• [WORK REQUEST] Locate, in the data below, the line that contains "25: (619, 480, 1.87)" and the line that contains "39: (470, 449, 1.96)"; reproduce exactly those two lines and every line between them, nothing more.

• [SOURCE RECORDS]
####

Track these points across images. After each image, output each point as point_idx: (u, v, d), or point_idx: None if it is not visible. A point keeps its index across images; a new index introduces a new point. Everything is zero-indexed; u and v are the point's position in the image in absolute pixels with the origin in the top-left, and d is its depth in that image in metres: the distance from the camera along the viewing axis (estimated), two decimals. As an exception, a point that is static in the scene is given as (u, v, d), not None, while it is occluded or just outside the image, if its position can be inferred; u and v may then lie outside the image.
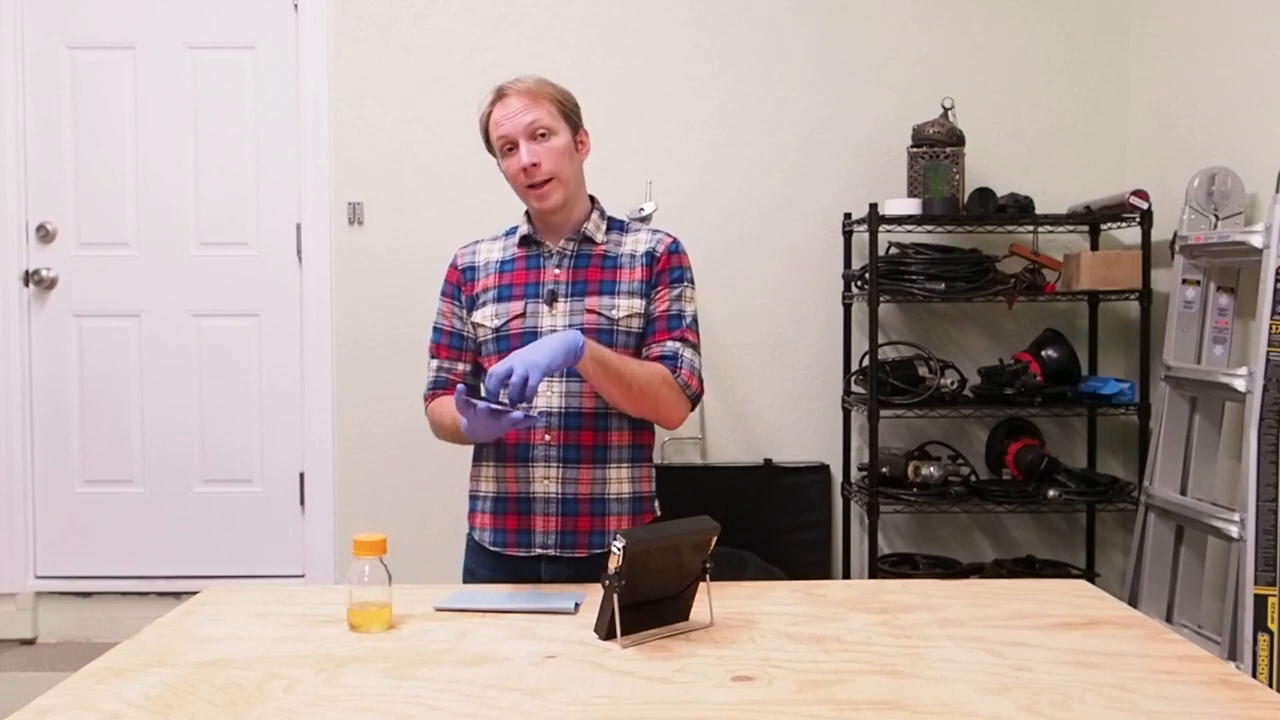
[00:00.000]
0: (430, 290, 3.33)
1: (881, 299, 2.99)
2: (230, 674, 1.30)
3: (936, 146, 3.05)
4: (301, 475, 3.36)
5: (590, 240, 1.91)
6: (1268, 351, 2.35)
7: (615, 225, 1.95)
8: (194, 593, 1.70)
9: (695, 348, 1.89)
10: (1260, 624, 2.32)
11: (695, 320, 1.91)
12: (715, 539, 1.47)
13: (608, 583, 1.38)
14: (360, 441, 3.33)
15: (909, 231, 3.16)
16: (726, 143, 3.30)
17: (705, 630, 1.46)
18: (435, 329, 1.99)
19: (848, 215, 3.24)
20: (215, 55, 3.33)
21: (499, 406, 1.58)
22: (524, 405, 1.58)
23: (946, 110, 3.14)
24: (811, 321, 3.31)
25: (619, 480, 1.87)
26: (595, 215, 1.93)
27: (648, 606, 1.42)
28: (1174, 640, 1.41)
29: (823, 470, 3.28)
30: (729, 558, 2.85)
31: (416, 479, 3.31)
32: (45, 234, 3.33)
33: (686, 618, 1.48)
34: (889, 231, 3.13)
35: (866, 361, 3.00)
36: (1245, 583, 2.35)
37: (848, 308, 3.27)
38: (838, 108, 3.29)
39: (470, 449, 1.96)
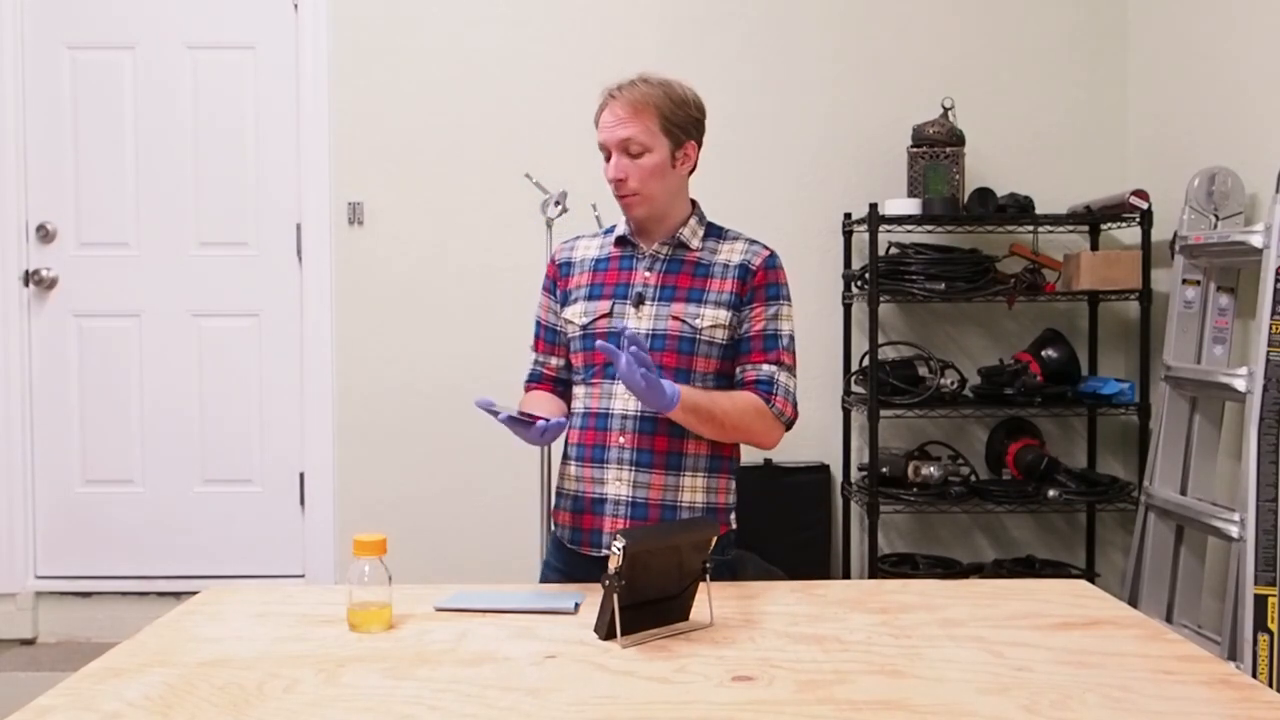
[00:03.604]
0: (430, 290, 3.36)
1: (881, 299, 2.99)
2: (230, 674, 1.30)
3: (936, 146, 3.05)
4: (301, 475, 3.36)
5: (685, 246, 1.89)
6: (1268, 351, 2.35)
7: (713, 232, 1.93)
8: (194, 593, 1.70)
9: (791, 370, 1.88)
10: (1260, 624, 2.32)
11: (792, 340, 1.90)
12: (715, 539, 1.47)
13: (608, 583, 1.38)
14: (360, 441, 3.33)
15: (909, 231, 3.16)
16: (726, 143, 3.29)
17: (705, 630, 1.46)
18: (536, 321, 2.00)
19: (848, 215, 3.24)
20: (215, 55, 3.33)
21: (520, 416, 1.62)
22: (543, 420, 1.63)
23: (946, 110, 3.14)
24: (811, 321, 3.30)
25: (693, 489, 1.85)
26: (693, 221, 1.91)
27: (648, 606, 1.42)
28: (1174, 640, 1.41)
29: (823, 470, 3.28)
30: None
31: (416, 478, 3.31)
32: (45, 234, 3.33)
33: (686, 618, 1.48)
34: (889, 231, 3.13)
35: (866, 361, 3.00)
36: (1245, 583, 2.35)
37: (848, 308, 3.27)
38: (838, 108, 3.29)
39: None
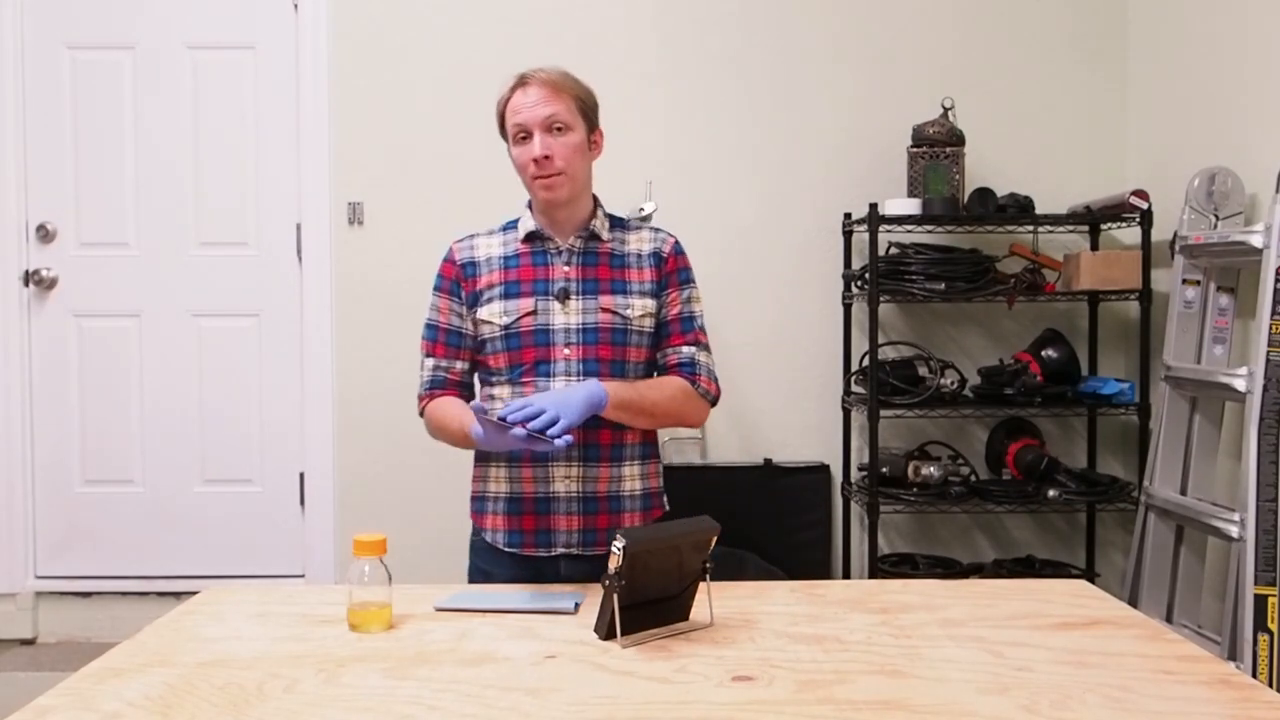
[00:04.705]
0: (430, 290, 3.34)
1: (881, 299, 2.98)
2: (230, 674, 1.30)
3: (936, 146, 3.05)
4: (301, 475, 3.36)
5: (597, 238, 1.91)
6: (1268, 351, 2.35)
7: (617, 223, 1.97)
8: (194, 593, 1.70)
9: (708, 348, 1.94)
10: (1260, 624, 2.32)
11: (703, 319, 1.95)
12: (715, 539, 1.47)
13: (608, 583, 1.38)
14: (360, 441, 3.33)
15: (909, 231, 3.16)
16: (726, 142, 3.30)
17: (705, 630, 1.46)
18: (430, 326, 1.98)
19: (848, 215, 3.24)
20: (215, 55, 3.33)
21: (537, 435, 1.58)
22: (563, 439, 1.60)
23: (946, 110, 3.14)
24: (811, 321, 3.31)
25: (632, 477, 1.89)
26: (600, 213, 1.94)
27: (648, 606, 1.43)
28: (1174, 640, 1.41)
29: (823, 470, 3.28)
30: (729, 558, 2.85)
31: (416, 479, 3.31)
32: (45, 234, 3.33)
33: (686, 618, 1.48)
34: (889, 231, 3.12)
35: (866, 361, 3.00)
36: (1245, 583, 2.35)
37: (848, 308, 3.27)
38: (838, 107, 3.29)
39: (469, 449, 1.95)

####

• [SOLUTION TO THIS TASK]
25: (619, 480, 1.87)
26: (595, 215, 1.93)
27: (648, 606, 1.42)
28: (1174, 640, 1.41)
29: (823, 470, 3.28)
30: (729, 558, 2.85)
31: (416, 479, 3.31)
32: (45, 234, 3.33)
33: (686, 618, 1.48)
34: (889, 231, 3.13)
35: (866, 361, 3.00)
36: (1245, 583, 2.35)
37: (848, 308, 3.27)
38: (838, 108, 3.29)
39: (470, 449, 1.96)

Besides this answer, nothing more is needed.